Beauséjour salua avec joie la révolution de Juillet; toutefois, le gouvernement de Louis-Philippe n'ayant pas donné pleine satisfaction à ses aspirations libérales, il se rejeta dans l'opposition. Elu, le 5 juillet 1831, par le 3e collège de la Charente-Inférieure, avec 204 voix sur 331 votants et 368 inscrits, il fit partie de la gauche dynastique, et vota : 22 octobre 1831, contre l'ordre du jour motivé de M. Ganneron, déclarant que « la Chambre était satisfaite des explications données par les ministres sur la situation extérieure, et qu'elle se confiait à la sollicitude du ministère du soin de veiller à la dignité et aux intérêts de la France. » Il se prononça, le 31 novembre, contre les ordonnances relatives à la nomination de 36 pairs au moment où allait être discutée la loi sur l'hérédité de la pairie.
Il signa, le 28 mai 1832, le célèbre « compte-rendu des députés de l'opposition à leurs commettants ».
Toutefois, l'on ne trouve pas son nom parmi les députés qui, lors du procès (1833) intenté au journal la Tribune, déclarèrent s'abstenir pour ne pas cumuler les fonctions d'accusateur et de juge avec la qualité d'offensé.
Sollicité en mars 1833 de faire partie de la Société de statistique de Paris, il refusa et adressa, le 1er avril, au président de cette Société, M. Moreau, une lettre où il dit : « J'ai vu dans cette Société tant de sommités dynastiques, d'illustrations nobiliaires et même féodales, et, d'autre part, tant de notabilités scientifiques et sociales, que j'ai pensé que moi, chétif paysan obscur des bords de la Charente, étranger à toutes ces pompeuses prééminences et dénué des titres brillants qui les constituent, je ne pourrais qu'être fort déplacé au milieu d'une société semblable. »

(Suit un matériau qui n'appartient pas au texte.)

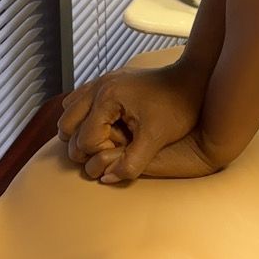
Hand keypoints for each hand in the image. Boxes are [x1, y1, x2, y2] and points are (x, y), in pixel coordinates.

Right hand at [58, 60, 207, 181]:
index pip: (84, 140)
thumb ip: (131, 163)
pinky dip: (86, 118)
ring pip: (69, 113)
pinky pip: (80, 102)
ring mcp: (100, 81)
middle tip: (107, 152)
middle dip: (82, 145)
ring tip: (106, 140)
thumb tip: (104, 178)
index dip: (99, 155)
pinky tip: (109, 127)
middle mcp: (98, 86)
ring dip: (80, 131)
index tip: (122, 154)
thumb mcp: (156, 139)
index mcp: (107, 98)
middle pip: (66, 126)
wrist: (191, 79)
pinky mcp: (107, 81)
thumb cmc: (177, 108)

Beauséjour ne fit point partie de la législature de 1834; il échoua, le 21 juin, dans son collège avec 123 voix contre 142 données à son concurrent, M. Desmortiers, qui fut élu. En 1849, on lui offrit de l'envoyer à l'Assemblée législative, mais il refusa et travailla à l'élection du docteur Montègre, « bon républicain, connu de Béranger et recommandé par Littré ». M. de Beauséjour, dont la fortune était considérable, a marié sa fille à M. Bethmont, ancien député, qui devint président de la Cour des comptes.